First Vertical Slice

The first connector that exercises the bridge SHALL be ChatGPT (packages/polyfill-connectors/connectors/chatgpt).

ChatGPT is the right pick because:

  • It is already browser-backed via acquireIsolatedBrowser plus auto-login/chatgpt.ts.
  • Its login + 2FA + occasional Cloudflare path is the canonical case where "user sees a real browser" matters.
  • It carries no money-movement risk during validation (vs. USAA or Chase).
  • Its existing fixtures and runtime cover the data path, so the slice only swaps the browser-acquisition step.

Validation Flow

The slice is "user sees host browser, completes interaction, connector continues":

  1. Operator starts the host bridge on their machine. The bridge prints the token and the local endpoint.
  2. Operator exports PDPP_HOST_BROWSER_BRIDGE_URL and PDPP_HOST_BROWSER_BRIDGE_TOKEN into the Compose environment.
  3. Operator starts the Compose stack and triggers a ChatGPT connector run from the dashboard.
  4. The connector dials the bridge. A real Chrome window opens on the host against ~/.pdpp/profiles/chatgpt/.
  5. If the profile is fresh, the operator completes login + OTP in that window. The connector continues fetching.
  6. The run completes successfully. The dashboard timeline shows the host-browser-required step transition cleanly.
  7. Operator stops the host bridge. Re-running the connector surfaces host_browser_bridge_unavailable immediately with a copy-paste fix.

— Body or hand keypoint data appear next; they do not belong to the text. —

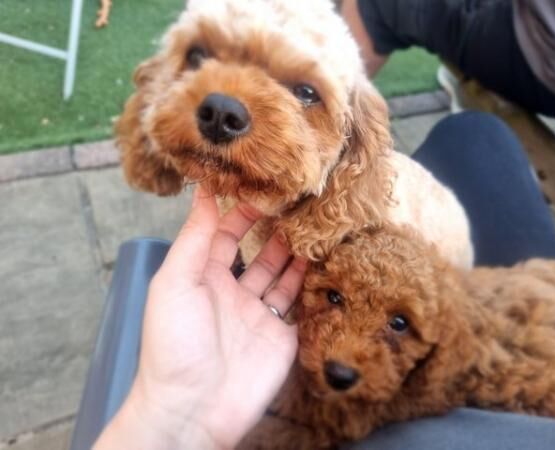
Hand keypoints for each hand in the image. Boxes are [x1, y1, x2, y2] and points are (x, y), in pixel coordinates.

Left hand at [94, 188, 306, 449]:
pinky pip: (299, 305)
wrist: (194, 408)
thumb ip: (194, 238)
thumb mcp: (175, 282)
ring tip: (316, 226)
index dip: (242, 211)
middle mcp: (233, 292)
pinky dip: (311, 284)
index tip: (264, 187)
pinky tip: (324, 260)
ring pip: (282, 275)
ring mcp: (259, 314)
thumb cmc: (175, 344)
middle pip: (259, 252)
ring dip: (296, 252)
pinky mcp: (282, 336)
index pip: (225, 235)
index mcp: (204, 277)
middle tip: (298, 204)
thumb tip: (202, 192)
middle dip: (276, 229)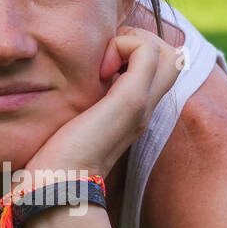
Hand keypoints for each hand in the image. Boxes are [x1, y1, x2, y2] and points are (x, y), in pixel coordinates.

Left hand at [21, 25, 183, 183]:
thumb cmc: (54, 160)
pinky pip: (146, 51)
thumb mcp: (73, 123)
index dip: (135, 52)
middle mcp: (145, 107)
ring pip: (167, 50)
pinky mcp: (130, 101)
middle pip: (172, 56)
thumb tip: (67, 88)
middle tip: (105, 59)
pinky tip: (99, 70)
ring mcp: (142, 104)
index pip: (159, 68)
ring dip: (134, 42)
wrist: (57, 185)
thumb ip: (81, 105)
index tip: (101, 67)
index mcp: (133, 111)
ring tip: (103, 64)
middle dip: (139, 42)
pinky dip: (123, 45)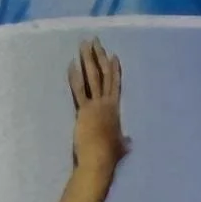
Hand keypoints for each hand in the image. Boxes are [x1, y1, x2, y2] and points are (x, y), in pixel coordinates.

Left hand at [69, 39, 128, 173]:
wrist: (99, 160)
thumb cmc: (109, 156)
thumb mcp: (120, 147)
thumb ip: (124, 142)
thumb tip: (129, 141)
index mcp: (115, 110)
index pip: (115, 84)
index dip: (114, 69)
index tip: (113, 55)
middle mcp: (106, 103)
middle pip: (103, 75)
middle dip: (99, 56)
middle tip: (95, 41)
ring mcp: (95, 105)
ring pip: (92, 77)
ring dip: (88, 59)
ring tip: (84, 44)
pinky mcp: (83, 110)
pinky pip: (79, 90)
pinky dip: (75, 76)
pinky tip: (72, 63)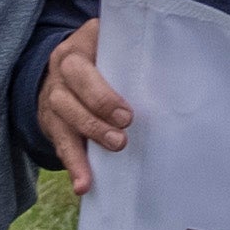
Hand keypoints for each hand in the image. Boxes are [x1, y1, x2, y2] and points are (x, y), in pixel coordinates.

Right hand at [35, 17, 139, 187]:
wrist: (63, 73)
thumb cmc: (102, 59)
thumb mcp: (112, 44)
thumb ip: (134, 50)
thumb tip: (177, 64)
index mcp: (80, 47)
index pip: (84, 64)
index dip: (101, 91)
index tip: (125, 113)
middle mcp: (61, 69)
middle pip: (71, 88)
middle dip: (98, 111)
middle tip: (124, 129)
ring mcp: (53, 96)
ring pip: (64, 116)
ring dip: (89, 135)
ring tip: (114, 148)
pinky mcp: (51, 123)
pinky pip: (61, 144)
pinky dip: (74, 165)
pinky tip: (83, 184)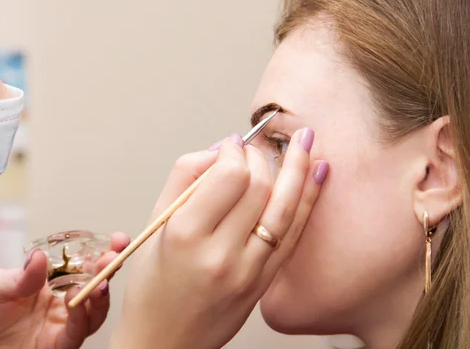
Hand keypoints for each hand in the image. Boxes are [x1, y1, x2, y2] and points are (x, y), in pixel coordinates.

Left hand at [0, 232, 129, 348]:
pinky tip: (78, 301)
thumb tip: (40, 258)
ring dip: (101, 295)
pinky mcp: (54, 347)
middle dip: (109, 270)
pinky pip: (76, 333)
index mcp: (47, 282)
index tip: (117, 239)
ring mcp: (58, 326)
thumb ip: (20, 276)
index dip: (101, 252)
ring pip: (93, 311)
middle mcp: (58, 303)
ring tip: (101, 280)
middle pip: (94, 286)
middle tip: (114, 257)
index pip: (81, 265)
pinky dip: (81, 317)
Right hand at [111, 129, 327, 348]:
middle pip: (260, 187)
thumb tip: (221, 149)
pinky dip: (308, 201)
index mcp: (185, 235)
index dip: (235, 151)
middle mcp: (220, 254)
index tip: (231, 146)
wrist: (165, 341)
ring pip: (284, 208)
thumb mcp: (154, 225)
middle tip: (254, 148)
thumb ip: (184, 178)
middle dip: (262, 157)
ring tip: (306, 140)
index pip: (229, 175)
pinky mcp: (264, 283)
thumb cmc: (152, 285)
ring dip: (299, 169)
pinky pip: (293, 235)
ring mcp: (248, 272)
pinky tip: (317, 174)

Smoke checks beyond the happy path:

  • Concurrent runs against two different profile names succeed.
  • Concurrent runs against the same profile name fail with a clear single-writer error, not a hang.
  • Restarting the bridge mid-run produces a clean failure rather than a zombie page.

Implementation Touchpoints

These belong to the implementation tranche after this design lands. Listed here so the next slice has a concrete starting point:

  • packages/polyfill-connectors/src/browser-launch.ts — add an acquireRemoteBrowser (or augment acquireIsolatedBrowser) that routes through the host bridge when PDPP_HOST_BROWSER_BRIDGE_URL is set.
  • reference-implementation/runtime/controller.ts — recognize the typed host_browser_bridge_unavailable failure and surface it cleanly. Recognize kind=host_browser_required interactions.
  • New host-bridge entry point — small Node CLI that wraps Patchright's launchPersistentContext with a token-gated WS handoff.
  • docker-compose.yml / docker-compose.dev.yml — document extra_hosts and the bridge env vars; do not auto-start the bridge.
  • /dashboard/runs/:runId — copy and a distinct visual state for host_browser_required and host_browser_bridge_unavailable.

Non-Goals

  • No noVNC/Xvfb sidecar in this tranche.
  • No WebRTC/browser streaming in this tranche.
  • No managed browser provider default.
  • No use of the owner's daily Chrome profile by default.
  • No full connector-worker protocol unless host browser control is shown to be too brittle on multiple platforms.

Acceptance Checks

  • The design chooses between host Patchright server and host Chrome-over-CDP as the recommended first implementation. (Chosen: host Patchright persistent-context bridge.)
  • The setup path is understandable for local Docker Compose users. (Bridge env vars and host.docker.internal documented above.)
  • Security review covers profile isolation, control-channel binding, explicit opt-in, and daily-profile risks.
  • The implementation plan names the smallest vertical slice and one browser-backed connector to test. (ChatGPT.)